Rahul Gandhi durante la manifestazione a New Delhi, il 21 luglio
Rahul Gandhi durante la manifestazione a New Delhi, il 21 luglio (AP Photo/Shekhar Yadav)

Martedì sera Rahul Gandhi, uno dei principali leader dell’opposizione indiana, è stato brevemente arrestato dalla polizia durante una manifestazione fuori dalla residenza del primo ministro Narendra Modi, nella capitale New Delhi. Gandhi chiedeva le dimissioni di Modi e ha organizzato la manifestazione anche in solidarietà alle proteste giovanili del Partito popolare degli scarafaggi, un movimento nato con intenti satirici ma che ha guadagnato rapidamente un esteso sostegno.
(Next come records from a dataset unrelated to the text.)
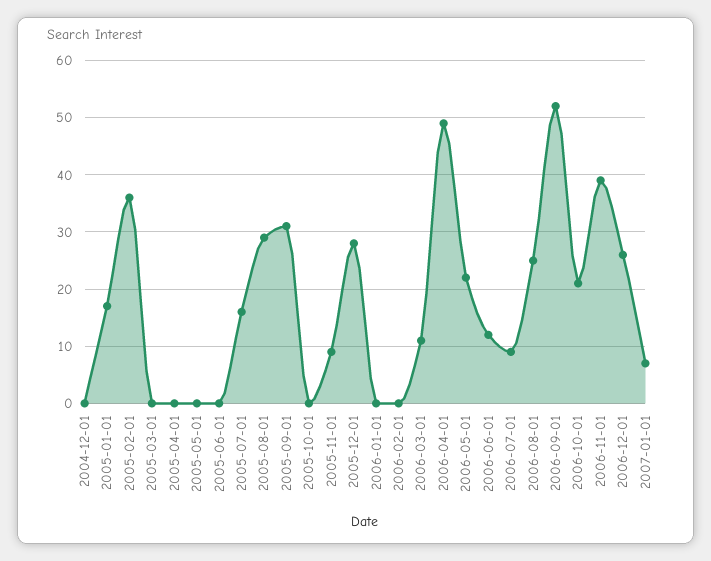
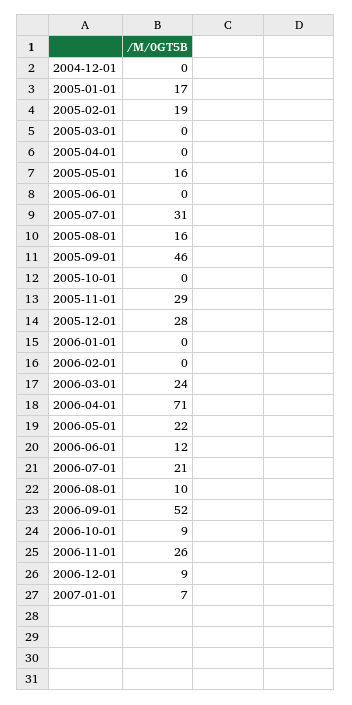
  {
    "2004-12-01": 0,
    "2005-01-01": 17,
-   "2005-02-01": 35,
+   "2005-02-01": 19,
    "2005-03-01": 0,
    "2005-04-01": 0,
-   "2005-05-01": 0,
+   "2005-05-01": 16,
    "2005-06-01": 0,
-   "2005-07-01": 15,
+   "2005-07-01": 31,
-   "2005-08-01": 30,
+   "2005-08-01": 16,
-   "2005-09-01": 30,
+   "2005-09-01": 46,
    "2005-10-01": 0,
-   "2005-11-01": 10,
+   "2005-11-01": 29,
    "2005-12-01": 28,
    "2006-01-01": 0,
    "2006-02-01": 0,
-   "2006-03-01": 10,
+   "2006-03-01": 24,
-   "2006-04-01": 50,
+   "2006-04-01": 71,
    "2006-05-01": 22,
    "2006-06-01": 12,
-   "2006-07-01": 10,
+   "2006-07-01": 21,
-   "2006-08-01": 25,
+   "2006-08-01": 10,
    "2006-09-01": 52,
-   "2006-10-01": 20,
+   "2006-10-01": 9,
-   "2006-11-01": 40,
+   "2006-11-01": 26,
-   "2006-12-01": 25,
+   "2006-12-01": 9,
    "2007-01-01": 7
  }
Gandhi è stato arrestato proprio mentre, sempre a New Delhi, era in corso una manifestazione separata del movimento, la seconda consecutiva dopo una di lunedì che era stata molto partecipata e duramente repressa dalla polizia,

Gandhi è il leader del Partito del congresso, il principale partito di centrosinistra e dell’opposizione. In questi anni l’opposizione a Modi si è indebolita sempre di più, perdendo il controllo di molti degli stati in cui governava, anche perché il primo ministro indiano ha usato tutti i poteri di cui dispone per marginalizzarla e avvantaggiare il suo Bharatiya Janata Party (BJP), nazionalista, induista e di destra.